Nick, in his recent Mercatus paper, Covid19 & Fed Monetary Policy, Robert Hetzel writes:"...quantity theorists need to explain why monetary stability requires control of money creation even in a monetary regime of interest rate targeting."
From MV=Py, "...In the traditional exposition, money creation arises independently of the other variables and forces changes in dollar expenditures..."
Now, if money changes arise not "independently" but to offset changes in velocity, intereest rate targeting is also irrelevant. If it´s "too high", the fall in velocity will be offset by a rise in money supply, keeping NGDP growth stable...

Nick, this makes total sense to me, but I have a question about this bit: "You just spend less money. Done. But if everyone spends less money, then everyone's money income falls too, so the attempts to save by accumulating money work for each but fail for all."

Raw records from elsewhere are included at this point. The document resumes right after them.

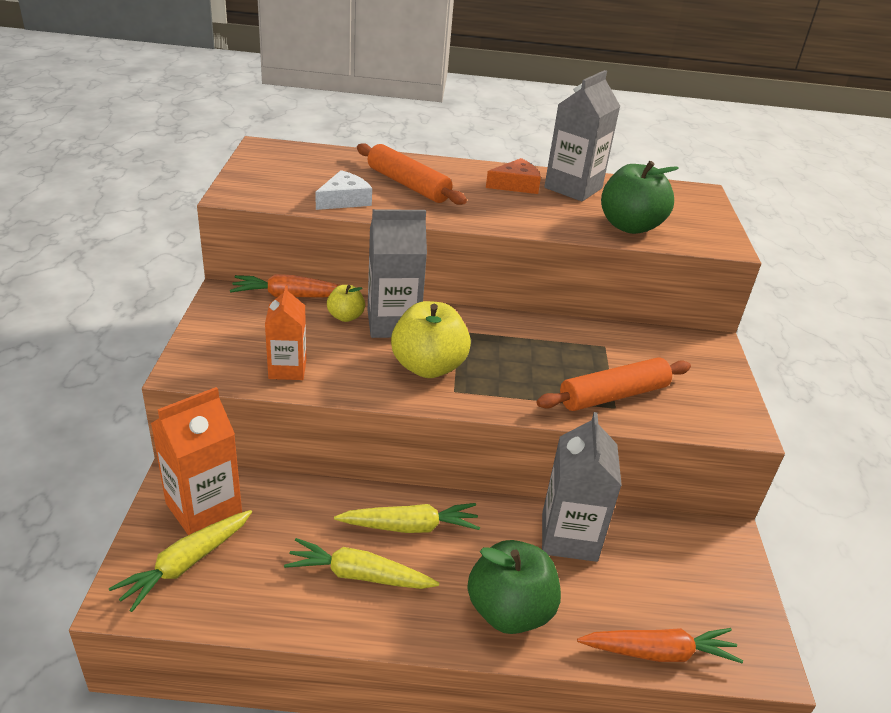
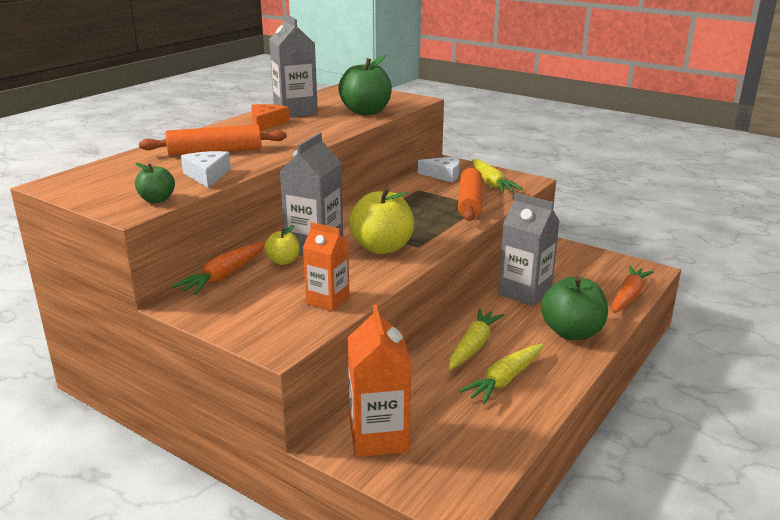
camera: 55 degrees left, 10 degrees down
(186, 564) = (437, 460): yellow carrot -> yellow carrot (491, 183)
(267, 197) = (157, 200): none -> green apple
(671, 352) = (444, 175): none -> white cheese

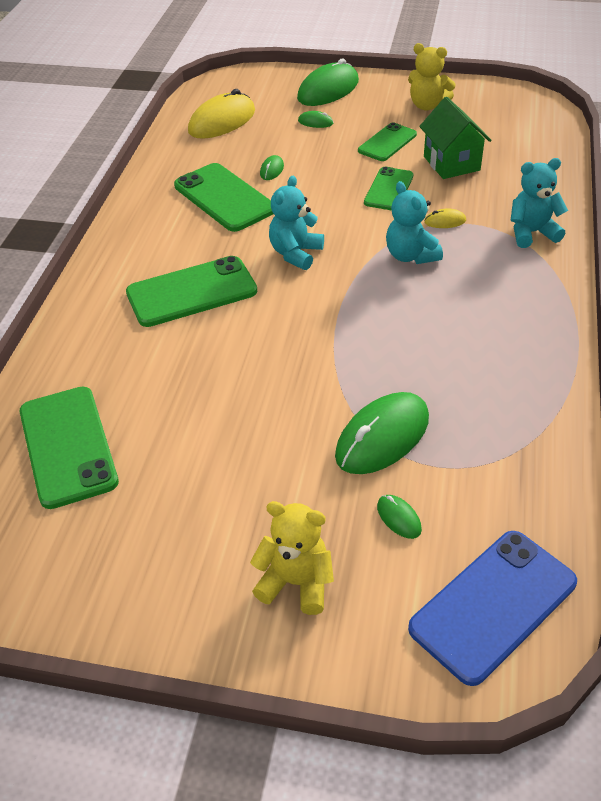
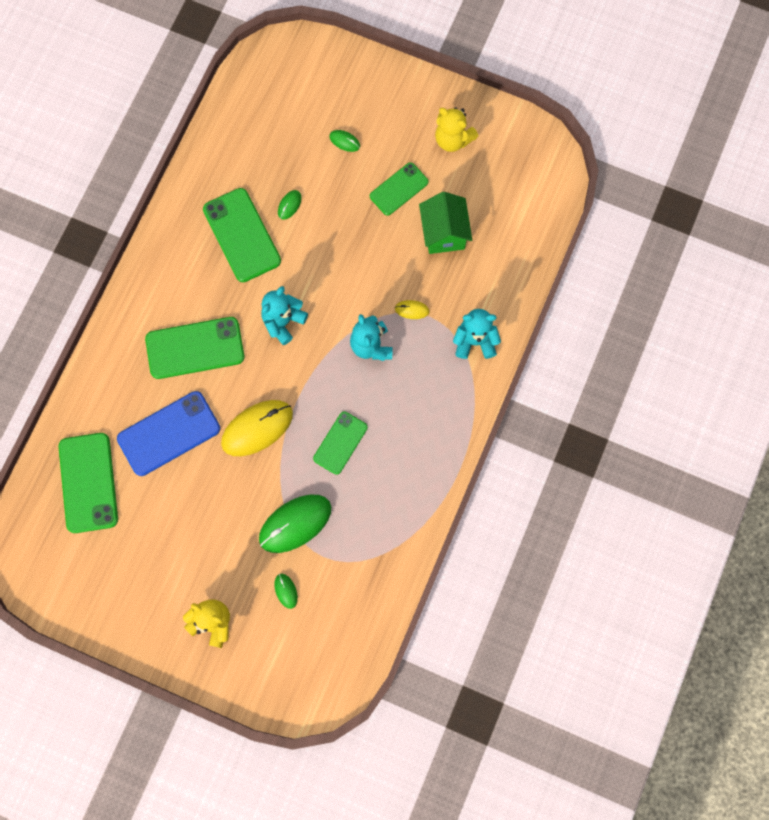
camera: 10 degrees right, 30 degrees up
(222, 121) = (261, 119): yellow mouse -> yellow mouse (257, 428)
(328, 90) = (370, 90): green mouse -> none
(389, 189) = (380, 257): green phone -> green phone (340, 443)
(493, 605) = (321, 664): blue phone -> blue phone (169, 433)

Since I=S, won't capital hungry investor swoop in, take all of the savings, use them to build a road or a factory or a house or a new technology, and kick start the economy with investment spending?

Marcus: there's the interest rate paid for holding money,rm, and there's the interest rate paid for holding bonds (loans), rb. In my story, rb is irrelevant, because nobody ever borrows or lends (they have identical time preference etc.) But rm matters, because they all hold money. In this case, the central bank is holding the stock of money constant, and raising rm, which increases the demand for money.

Frances: I'm so pleased it all makes sense! There's no investment in the simplest New Keynesian model I'm critiquing here. So actual saving must be zero too. They don't actually succeed in increasing their saving. If we did introduce investment, then if interest rates rise, households would want to lend more to firms to invest, but firms would want to borrow less from households. So actual investment and saving would fall, because you can't force investors to borrow.